* _TASK GOAL_
Copy every line of text from the entries below, keeping each one unchanged and in its original order.

╭──

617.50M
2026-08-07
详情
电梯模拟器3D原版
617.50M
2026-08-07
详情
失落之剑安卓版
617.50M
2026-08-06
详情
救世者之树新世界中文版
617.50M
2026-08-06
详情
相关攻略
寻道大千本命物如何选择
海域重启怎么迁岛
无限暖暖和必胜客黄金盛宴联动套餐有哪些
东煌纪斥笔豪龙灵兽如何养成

╰──

* _RESPONSE FOR THIS EXERCISE_
617.50M
2026-08-07
详情
电梯模拟器3D原版
617.50M
2026-08-07
详情
失落之剑安卓版
617.50M
2026-08-06
详情
救世者之树新世界中文版
617.50M
2026-08-06
详情
相关攻略
寻道大千本命物如何选择
海域重启怎么迁岛
无限暖暖和必胜客黄金盛宴联动套餐有哪些
东煌纪斥笔豪龙灵兽如何养成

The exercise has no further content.